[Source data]

>>>>>

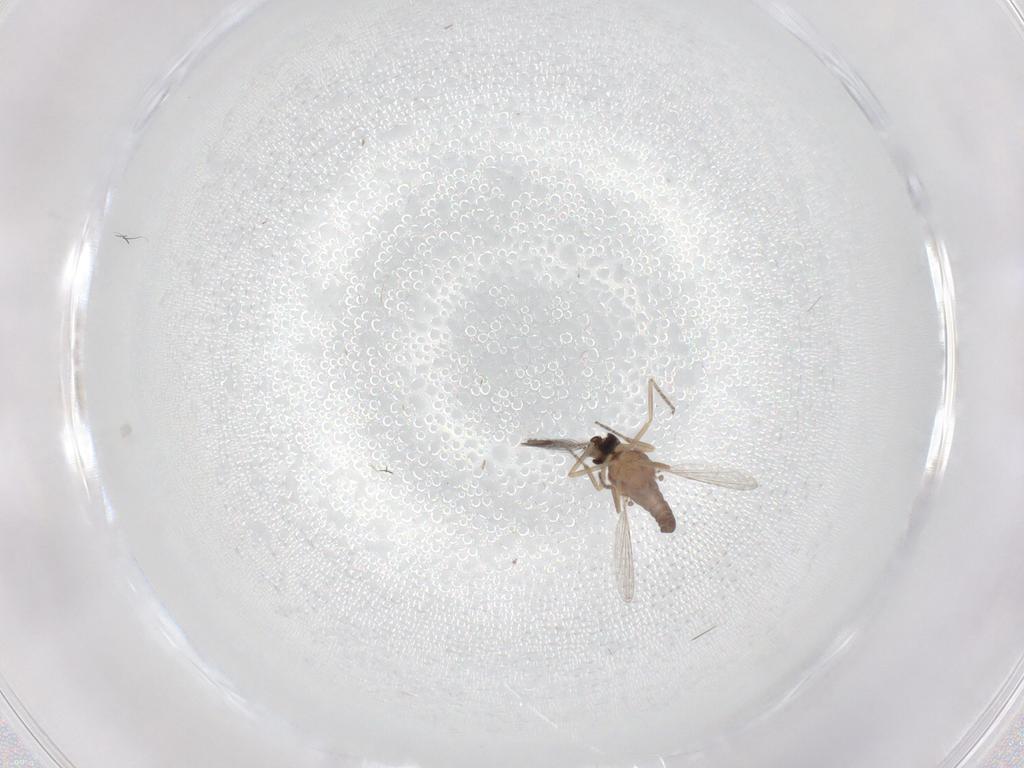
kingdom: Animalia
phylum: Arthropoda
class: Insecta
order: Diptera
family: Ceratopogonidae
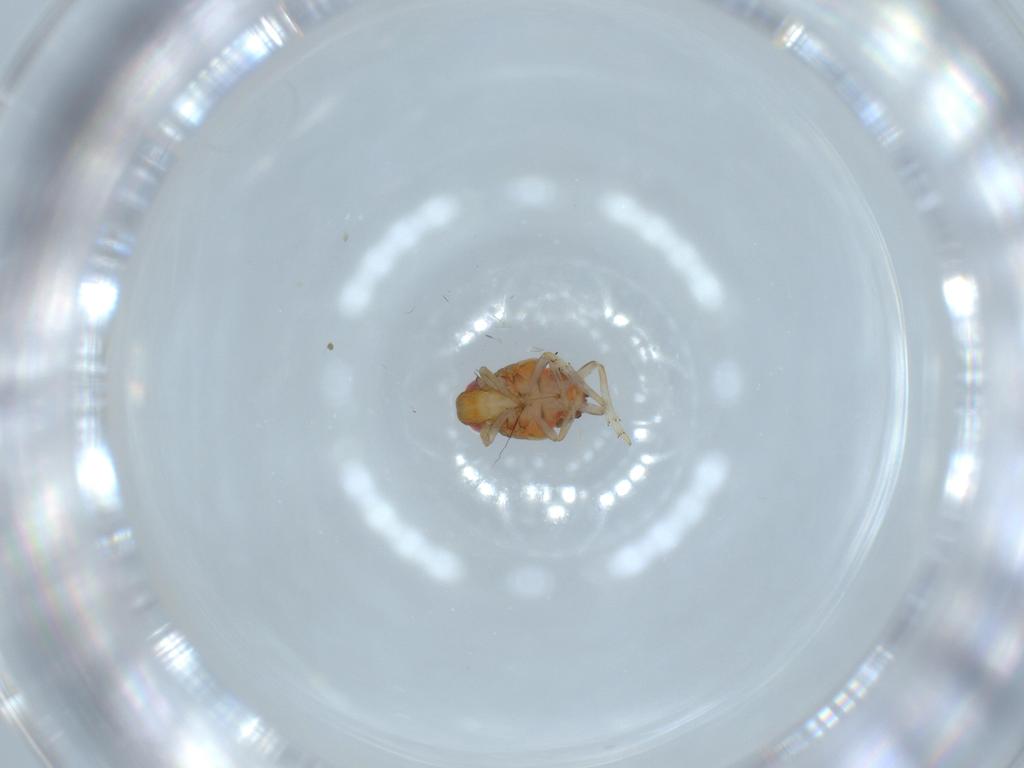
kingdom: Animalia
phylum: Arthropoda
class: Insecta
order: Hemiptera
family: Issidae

<<<<<

What you have to do: Format every text line of the data above as a Markdown table with the columns Row and Line, numbering the rows and leaving out blank lines. Leave the pictures out of the answer.

Reply:
| Row | Line |
|---|---|
| 1 | kingdom: Animalia |
| 2 | phylum: Arthropoda |
| 3 | class: Insecta |
| 4 | order: Diptera |
| 5 | family: Ceratopogonidae |
| 6 | kingdom: Animalia |
| 7 | phylum: Arthropoda |
| 8 | class: Insecta |
| 9 | order: Hemiptera |
| 10 | family: Issidae |